The Old Man Who Made the Trees BlossomPosted: 14 March 2011
As the world has been watching Japan this week I thought it fitting to share another Japanese folk tale. This is for everyone who is in Japan or who is waiting for news about friends and loved ones. Spring is on its way. The wonderful symbol of Japan, the sakura, will soon blossom again. Our prayers are with you.
There once was an old man and his wife who lived in a modest house in a small village. The old couple were very kind to all they met. Unfortunately, they lived next door to another man and his wife who were mean and unfriendly. The kind old couple owned a pure white dog named Shiro, and loved him with all their hearts. However, their neighbours hated dogs and threw stones at Shiro whenever the poor dog came too far into their garden.

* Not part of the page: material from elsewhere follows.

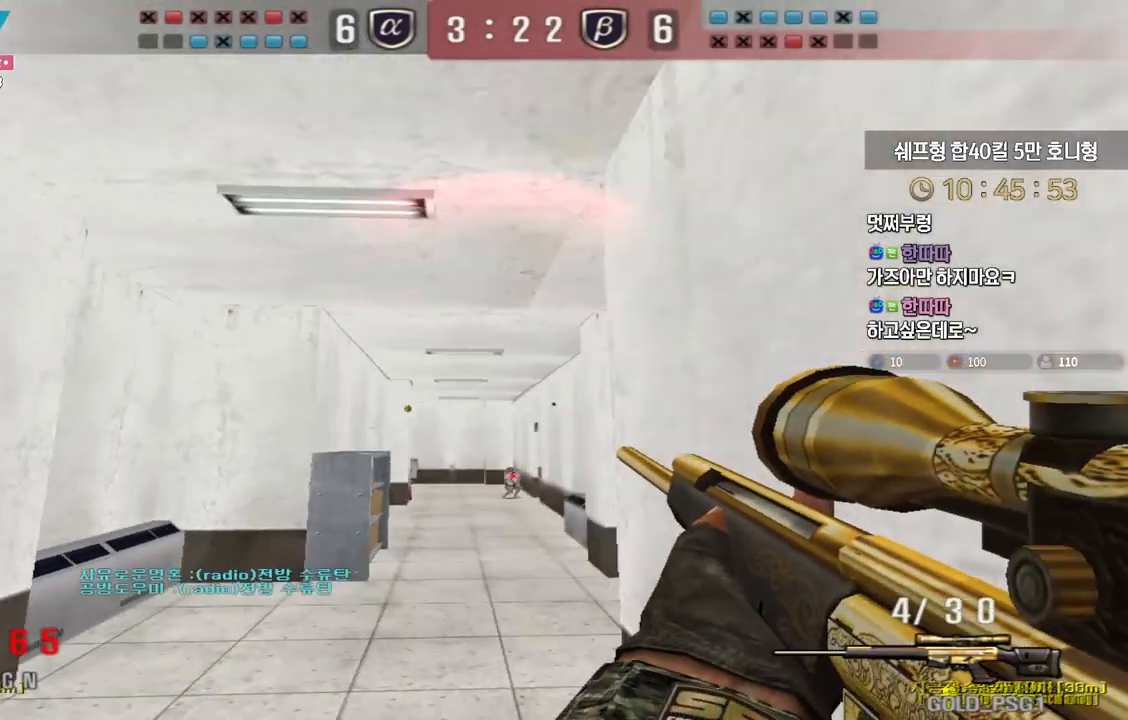
{"keys": ["ctrl"], "events": [[400, "ctrl", "down"], [433, "a", "up"], [433, "s", "up"]]}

One day, the kind old man heard Shiro barking excitedly behind the house. “Let’s go and see what he wants,” said his wife, and they followed Shiro into the garden. The dog began to dig furiously into the hard ground. The old man fetched a spade and helped Shiro dig, until he hit something hard which had been buried in the soil. It was a pot which was filled with gold coins. The old couple rejoiced over the find and thanked Shiro wholeheartedly, for they had never been well-off.
However, the old couple who lived next-door had also heard Shiro barking and had seen everything that had happened. They wanted gold for themselves too, and so asked to borrow Shiro for a while. The old couple were happy that their neighbours had taken to Shiro and so gladly lent him to them.

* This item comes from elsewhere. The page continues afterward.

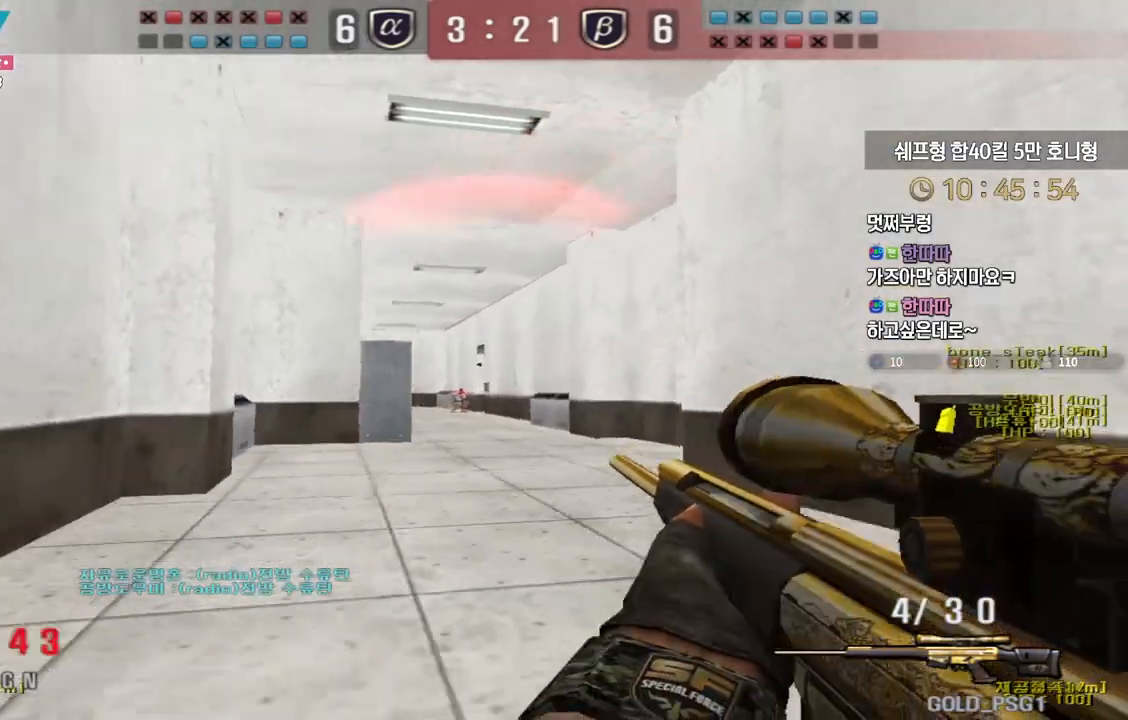
{"keys": ["a", "w"], "events": [[167, "space", "down"], [183, "ctrl", "up"], [200, "a", "down"], [217, "w", "down"], [250, "space", "up"]]}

When the mean old couple had Shiro to themselves and their neighbours were not watching, they took the dog into their own back yard. “Now, dig!” said the old man, “and find us some gold too, or we will beat you!”. Dutifully the dog began digging. The mean old man was so excited that he pushed the dog aside and dug down with his own spade. However, all he found was a heap of smelly rubbish which had been hidden underground. The mean old man was so angry that he beat Shiro until the dog was dead.
The kind old couple were very sad when they heard that their beloved companion was dead, for Shiro had been like a child to them. The mean old couple had, of course, told them that Shiro had dropped dead of his own accord.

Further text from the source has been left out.